→ **What to do**: Could you repeat every record exactly as it appears?

→ **Listed entries**:
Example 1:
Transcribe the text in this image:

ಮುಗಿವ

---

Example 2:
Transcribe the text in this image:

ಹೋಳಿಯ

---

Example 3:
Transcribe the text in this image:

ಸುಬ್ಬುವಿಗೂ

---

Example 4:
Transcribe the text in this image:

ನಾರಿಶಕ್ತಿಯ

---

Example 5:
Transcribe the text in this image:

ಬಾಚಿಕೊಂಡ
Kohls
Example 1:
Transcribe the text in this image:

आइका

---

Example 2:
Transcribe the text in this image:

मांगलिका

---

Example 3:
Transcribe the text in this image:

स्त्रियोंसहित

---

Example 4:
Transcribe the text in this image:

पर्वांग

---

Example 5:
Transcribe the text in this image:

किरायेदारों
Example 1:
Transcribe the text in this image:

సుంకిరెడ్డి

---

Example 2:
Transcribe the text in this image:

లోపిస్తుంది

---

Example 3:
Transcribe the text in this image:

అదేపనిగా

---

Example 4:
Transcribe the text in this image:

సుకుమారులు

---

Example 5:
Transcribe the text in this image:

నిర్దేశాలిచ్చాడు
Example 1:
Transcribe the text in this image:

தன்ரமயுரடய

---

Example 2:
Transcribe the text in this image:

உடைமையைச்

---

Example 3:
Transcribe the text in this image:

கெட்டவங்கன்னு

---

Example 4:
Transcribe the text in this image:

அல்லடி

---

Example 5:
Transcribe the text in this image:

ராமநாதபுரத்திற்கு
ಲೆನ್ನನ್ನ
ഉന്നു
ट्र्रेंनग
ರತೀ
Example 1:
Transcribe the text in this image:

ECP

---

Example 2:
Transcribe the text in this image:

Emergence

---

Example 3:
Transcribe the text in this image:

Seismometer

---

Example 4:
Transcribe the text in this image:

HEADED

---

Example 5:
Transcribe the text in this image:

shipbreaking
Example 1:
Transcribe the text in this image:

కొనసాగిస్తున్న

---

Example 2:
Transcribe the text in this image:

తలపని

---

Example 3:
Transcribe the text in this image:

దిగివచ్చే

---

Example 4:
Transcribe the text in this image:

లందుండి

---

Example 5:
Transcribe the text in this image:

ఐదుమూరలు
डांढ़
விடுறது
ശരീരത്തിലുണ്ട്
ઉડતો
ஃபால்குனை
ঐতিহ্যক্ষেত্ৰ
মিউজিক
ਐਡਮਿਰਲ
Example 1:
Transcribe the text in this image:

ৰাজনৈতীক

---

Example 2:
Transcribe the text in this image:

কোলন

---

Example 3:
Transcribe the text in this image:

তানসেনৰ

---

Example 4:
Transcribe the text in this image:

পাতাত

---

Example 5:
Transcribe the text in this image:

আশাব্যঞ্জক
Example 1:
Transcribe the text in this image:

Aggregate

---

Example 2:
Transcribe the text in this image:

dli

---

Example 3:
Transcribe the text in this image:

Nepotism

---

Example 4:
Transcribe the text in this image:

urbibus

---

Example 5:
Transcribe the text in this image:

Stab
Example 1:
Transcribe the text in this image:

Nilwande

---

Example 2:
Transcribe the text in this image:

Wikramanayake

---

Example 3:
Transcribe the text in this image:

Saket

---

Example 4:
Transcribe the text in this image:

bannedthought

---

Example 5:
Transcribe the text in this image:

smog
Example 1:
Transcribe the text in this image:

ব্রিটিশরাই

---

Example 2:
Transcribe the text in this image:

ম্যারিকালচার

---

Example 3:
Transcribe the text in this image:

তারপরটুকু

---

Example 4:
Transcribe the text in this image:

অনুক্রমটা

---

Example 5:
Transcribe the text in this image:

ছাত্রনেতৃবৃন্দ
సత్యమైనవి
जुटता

→ **Problem solution**:
Example 1:
Transcribe the text in this image:

ಮುಗಿವ

---

Example 2:
Transcribe the text in this image:

ಹೋಳಿಯ

---

Example 3:
Transcribe the text in this image:

ಸುಬ್ಬುವಿಗೂ

---

Example 4:
Transcribe the text in this image:

ನಾರಿಶಕ್ತಿಯ

---

Example 5:
Transcribe the text in this image:

ಬಾಚಿಕೊಂಡ
Kohls
Example 1:
Transcribe the text in this image:

आइका

---

Example 2:
Transcribe the text in this image:

मांगलिका

---

Example 3:
Transcribe the text in this image:

स्त्रियोंसहित

---

Example 4:
Transcribe the text in this image:

पर्वांग

---

Example 5:
Transcribe the text in this image:

किरायेदारों
Example 1:
Transcribe the text in this image:

సుంకిరెడ్డి

---

Example 2:
Transcribe the text in this image:

లోపిస్తుంది

---

Example 3:
Transcribe the text in this image:

అదేపనిగా

---

Example 4:
Transcribe the text in this image:

సుకుమారులు

---

Example 5:
Transcribe the text in this image:

నిర్దేశాలిచ్చాడు
Example 1:
Transcribe the text in this image:

தன்ரமயுரடய

---

Example 2:
Transcribe the text in this image:

உடைமையைச்

---

Example 3:
Transcribe the text in this image:

கெட்டவங்கன்னு

---

Example 4:
Transcribe the text in this image:

அல்லடி

---

Example 5:
Transcribe the text in this image:

ராமநாதபுரத்திற்கு
ಲೆನ್ನನ್ನ
ഉന്നു
ट्र्रेंनग
ರತೀ
Example 1:
Transcribe the text in this image:

ECP

---

Example 2:
Transcribe the text in this image:

Emergence

---

Example 3:
Transcribe the text in this image:

Seismometer

---

Example 4:
Transcribe the text in this image:

HEADED

---

Example 5:
Transcribe the text in this image:

shipbreaking
Example 1:
Transcribe the text in this image:

కొనసాగిస్తున్న

---

Example 2:
Transcribe the text in this image:

తలపని

---

Example 3:
Transcribe the text in this image:

దిగివచ్చే

---

Example 4:
Transcribe the text in this image:

లందుండి

---

Example 5:
Transcribe the text in this image:

ఐదుమూరలు
डांढ़
விடுறது
ശരീരത്തിലുണ്ട്
ઉડતો
ஃபால்குனை
ঐতিহ্যক্ষেত্ৰ
মিউজিক
ਐਡਮਿਰਲ
Example 1:
Transcribe the text in this image:

ৰাজনৈতীক

---

Example 2:
Transcribe the text in this image:

কোলন

---

Example 3:
Transcribe the text in this image:

তানসেনৰ

---

Example 4:
Transcribe the text in this image:

পাতাত

---

Example 5:
Transcribe the text in this image:

আশাব্যঞ্জক
Example 1:
Transcribe the text in this image:

Aggregate

---

Example 2:
Transcribe the text in this image:

dli

---

Example 3:
Transcribe the text in this image:

Nepotism

---

Example 4:
Transcribe the text in this image:

urbibus

---

Example 5:
Transcribe the text in this image:

Stab
Example 1:
Transcribe the text in this image:

Nilwande

---

Example 2:
Transcribe the text in this image:

Wikramanayake

---

Example 3:
Transcribe the text in this image:

Saket

---

Example 4:
Transcribe the text in this image:

bannedthought

---

Example 5:
Transcribe the text in this image:

smog
Example 1:
Transcribe the text in this image:

ব্রিটিশরাই

---

Example 2:
Transcribe the text in this image:

ম্যারিকালচার

---

Example 3:
Transcribe the text in this image:

তারপরটুকু

---

Example 4:
Transcribe the text in this image:

অনুক্রমটা

---

Example 5:
Transcribe the text in this image:

ছাত্রনেতৃবৃন্দ
సత్యమైనవి
जुटता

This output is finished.